I only started working with Rails about 6 months ago and was blown away by how easy it is to deploy apps. The whole set up literally took 5 minutes, and I didn't even know how to use git. I seriously considered their paid plan for a side project. But then I found myself reason "yea, I'm paying a premium for the elegant deployment flow and easy scalability. I'll use an extra dyno and turn it off at night to keep cost low. Maybe I use ferret first and then if thing picks up I set up an EC2 for Solr or Thinking Sphinx. Permanent storage? Well, I'll force my users to post picture somewhere else initially." So then I started looking at Linode and Slicehost and found that it's not that bad, especially with Passenger.
I'm a potential customer, I love their simple design and can't stop promoting Heroku to friends. I hope they succeed in solving those limitations and keep cost down in a reasonable range so that I can happily give them my money.
We have 10k/month coming in from our iPhone app and use Heroku + S3 for everything. It lets us focus on getting our product up to speed instead of system administration, period. If's only expensive if your time is worthless, or you really, really want to pay a sysadmin to take care of your server stuff.
Right now we're paying them $200/month and I smile every time I get the bill- it's one of my favorite expenses because of how much time it saves. When we get up to 5k, it's still a no-brainer. At 10k, it's time to start looking at Rackspace, but that's about the limit of things for us.
It works, it saves time, and it lets us focus on improving our product.
I'm still not quite convinced what need they fulfill, other than making it easy to deploy small/free apps. Sorry, that's just my impression. Anyone think differently? Please do correct this view if you think it's wrong.
That's quite a significant itch that they're scratching then.

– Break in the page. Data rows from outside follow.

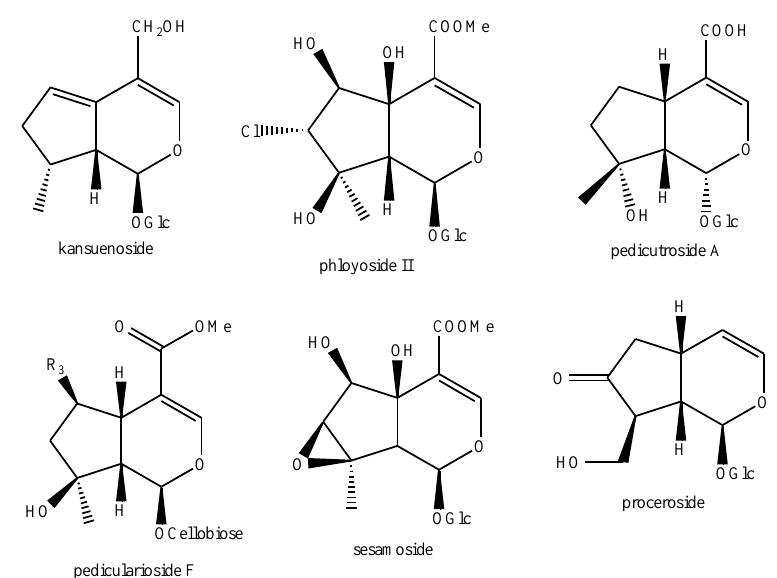
Figure 16. Iridoids identified in Pedicularis species—part 2.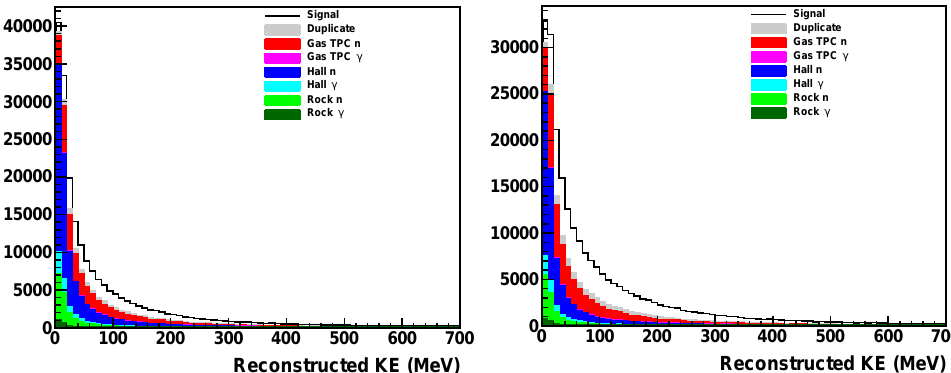
Figure 83. On the ( left ), the selected neutron sample in FHC mode. On the ( right ), the selected neutron sample in RHC mode. A significant difference in the purity can be seen at high reconstructed energies due to the facts stated in the paragraph above.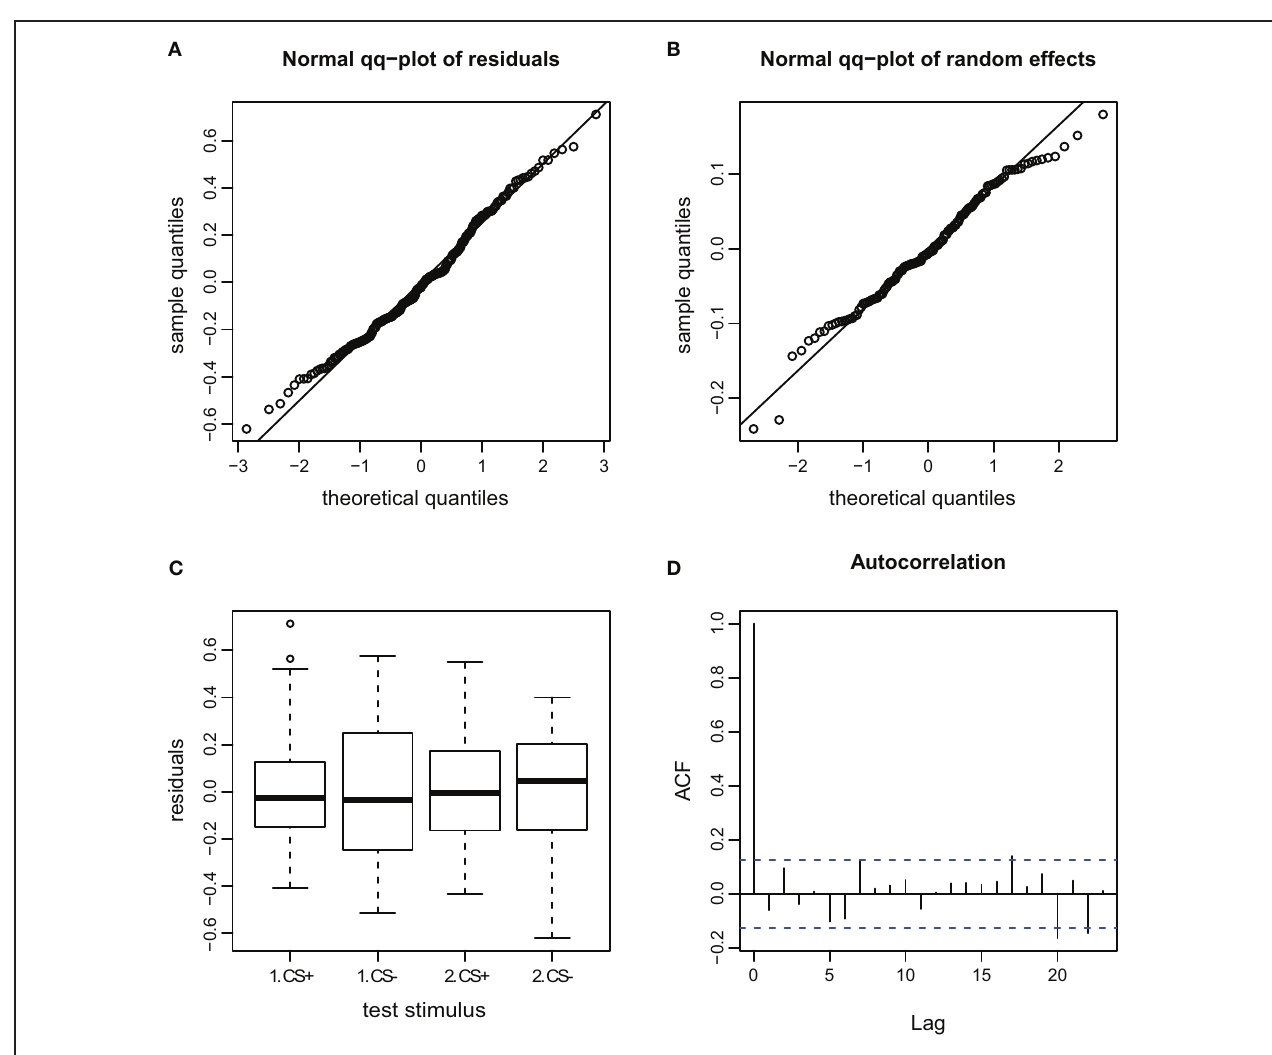
FIGURE A6 | Goodness of fit and diagnostic plots of residuals for linear mixed model for the AI during escape in APIS. (A) Quantile probability plot showing the quantiles of the residuals of observed AI vs. the theoretical quantiles of a normal distribution. The observed AI of the escape subset follows a normal distribution, and the heavy tail for the upper quantiles that was apparent in the full dataset ( Figure A4 ) is gone. This indicates that none-escape responses were responsible for the low variation (as in the velocity observations seen in Figure A5 ). (B) Quantile probability plot of the random effect (bee), indicating that the residuals of the AI among the tested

Look at the figures - 36,000 deployed apps speak for themselves, and the quality of the platform suggests that the big spike is still to come.

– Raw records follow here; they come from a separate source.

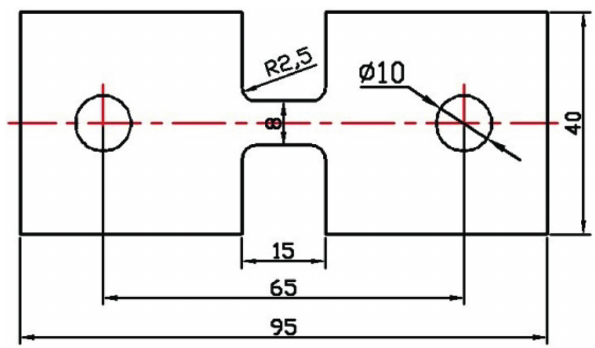
Figure 2: The dimensions of superplastic tensile specimen (mm).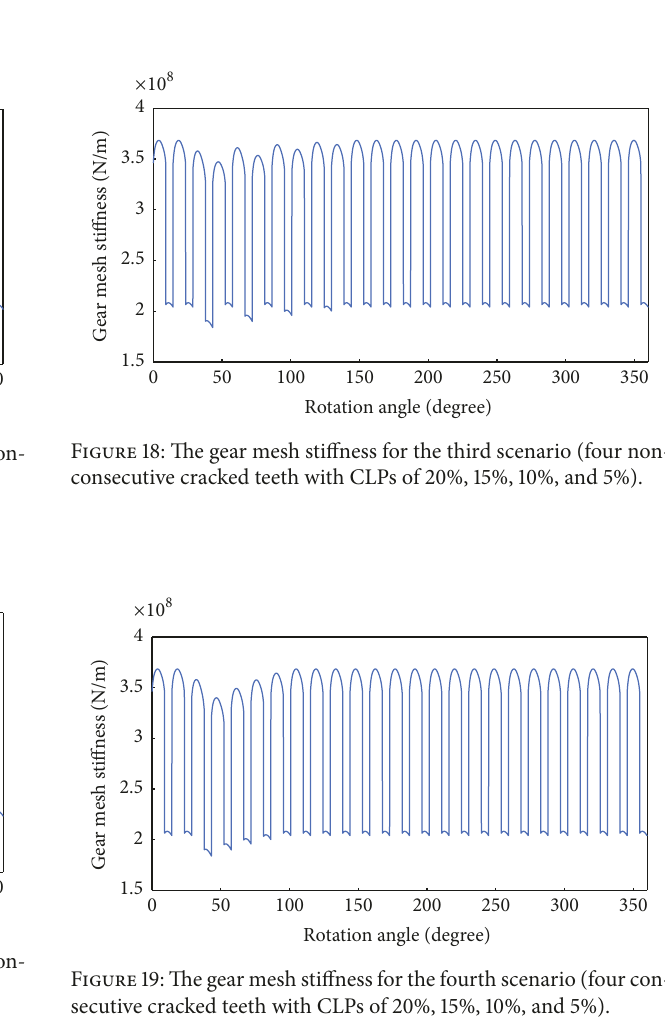
Figure 15: Multiple cracks scenarios. (a) Consecutive cracks and (b) nonconsecutive cracks.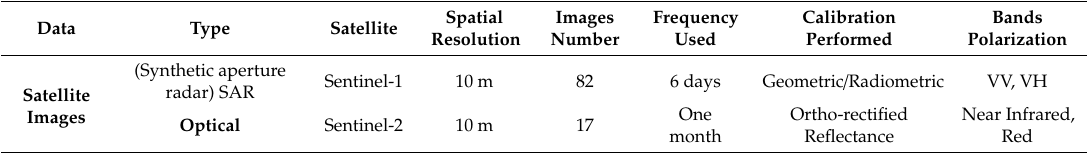
Table 1. Summary of the used remote sensing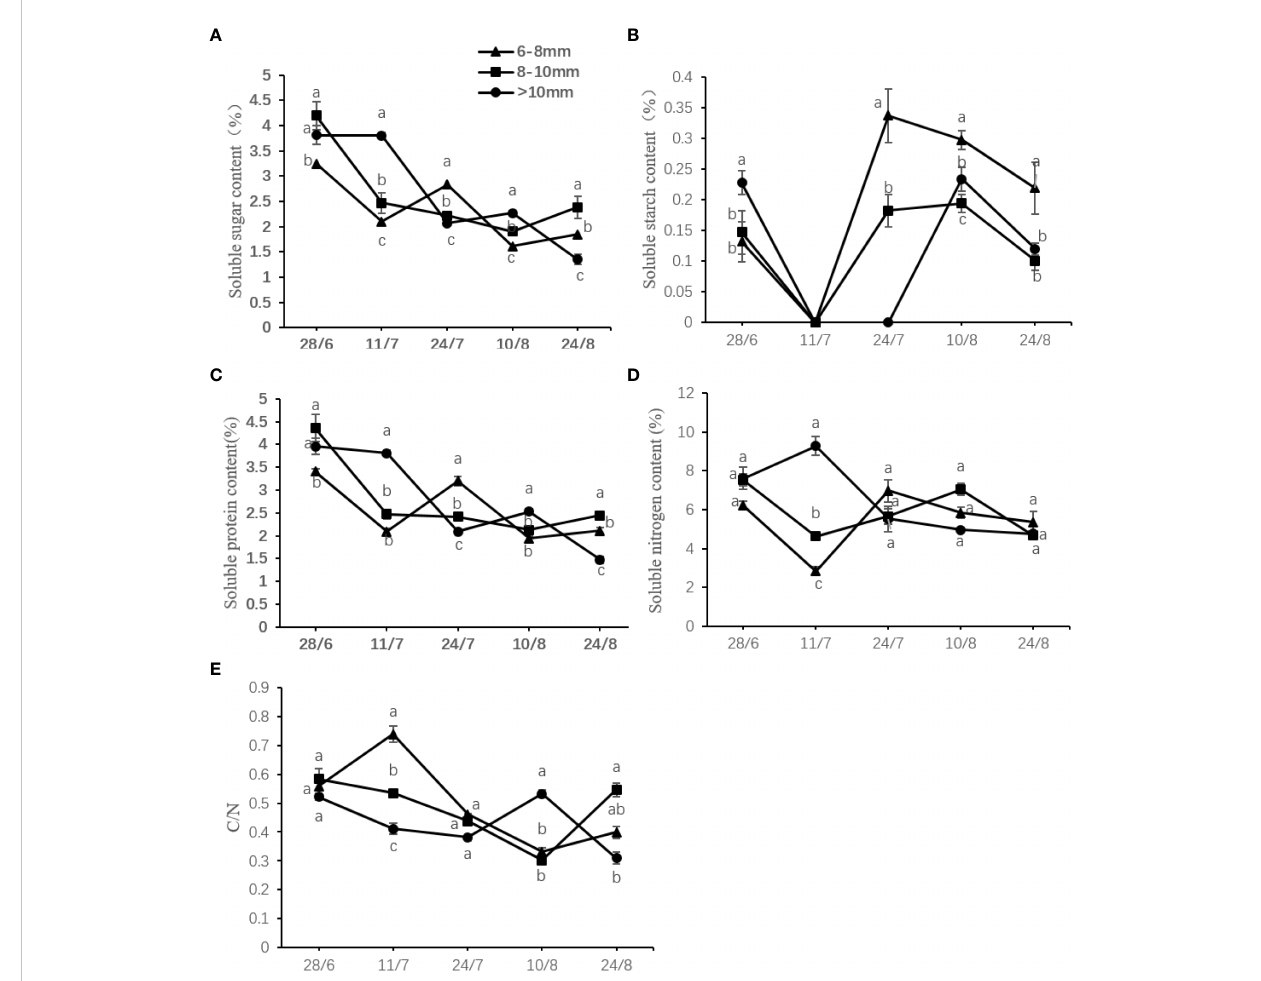
FIGURE 6 Effect of the UST on the (A) soluble sugar content, (B) soluble starch content, (C) soluble carbon content, (D) soluble protein content, and (E) C/N ratio in the bud on upper canopy. The lower-case letters represented signi fi cant difference ( P <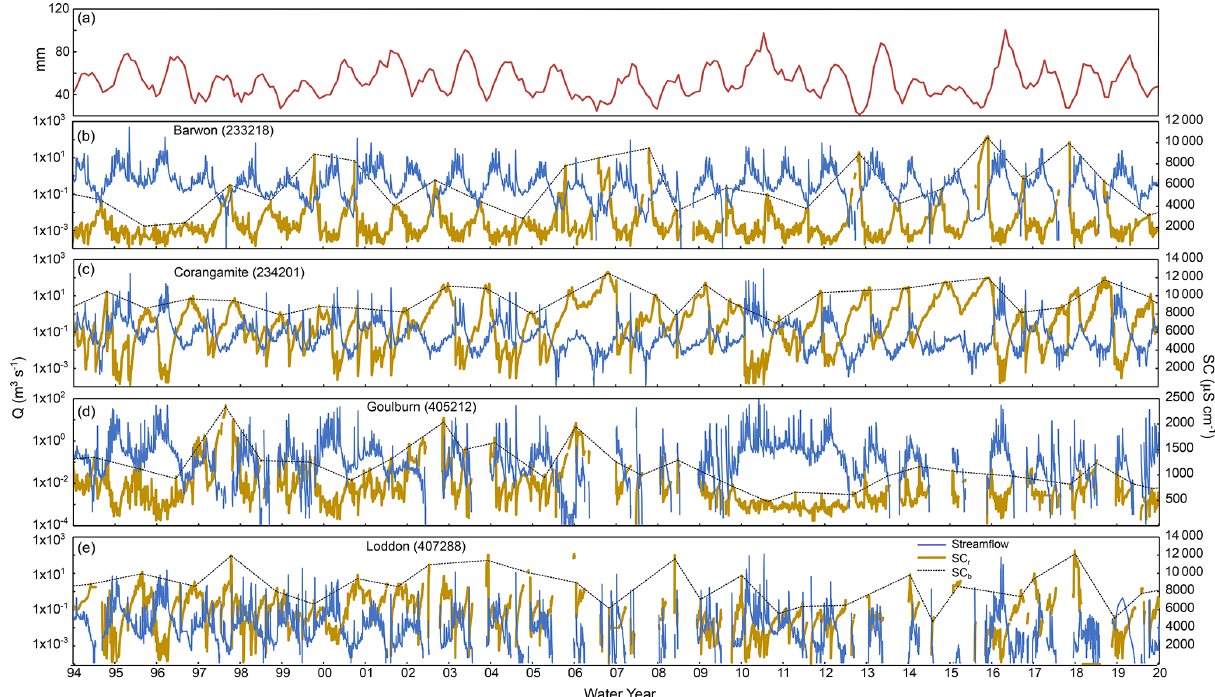
Figure 2. (a) Variations in rainfall (monthly running mean) in south-eastern Australia (data from the Barwon catchment, station 90008: Bureau of Meteorology, 2021). (b–e) Variation in streamflow ( Q ) and river SC (SC r ) for one station in the Barwon, Corangamite, Goulburn, and Loddon catchments (data from the Department of Environment, Land, Water and Planning, 2021). SC b is the SC of baseflow calculated by interpolation between annual maximum SC r values.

I tried to convince one customer to use Heroku, and we did for a while, but they ended up paying big $$ to RackSpace. Considering increased admin/engineering time, I have little doubt that they would have been better off paying $500/month to Heroku, rather than RackSpace.
Another customer wanted to use Heroku, but we ended up building our own system using multiple EC2s - again, long term the hosting costs will be much less, but the admin/engineering costs especially during development were a large expense.
For my own web portal project? I am using AppEngine (code in JRuby+datamapper+Sinara, but I am considering a rewrite in Java because of the superior tool support).
It is expensive, but i've found the dynos to be quite a bit more powerful than you'd expect. for instance, i'm getting the same req/sec from 1 dyno as i get from 3 passengers on REE 187. The CPU speed/rendering time is not as fast (getting 300ms on Heroku vs 80ms on Linode) - which is likely due to ec2 hardware.
We use Heroku a lot. It takes very little time to get a complete environment up for an application, and we're able to get production products out to test in the market faster than ever. We ported a Fortune 500 code base onto Heroku as an experiment, and it basically just ran, dependencies and all.
It's one of those products where until you actually use it, you question why it even exists. Once I used Heroku, I quickly realized the pain it was saving me from.
I have been using free acct for staging. I could not use service for deploy as we're using sphinx, plus will be processing incoming emails. The lack of total customization is the barrier -- but if that changes the overall fluidity of the service is incredibly appealing.
AFAIK there's nothing stopping you from using Amazon's SimpleDB, especially since Heroku is already running on EC2.
Also, given the "SQL Databases Don't Scale" by Adam I would be very surprised if they don't roll out a more "scalable" alternative to Postgres in the near future.
It's really easy to connect to hosted NOSQL environments though, if that's your cup of tea. AFAIK there are some solutions for most of them: MongoHQ, Couch.io and another one for Redis I can't recall.
You could also do it yourself. Basically anything that is also on EC2 shouldn't affect performance too bad.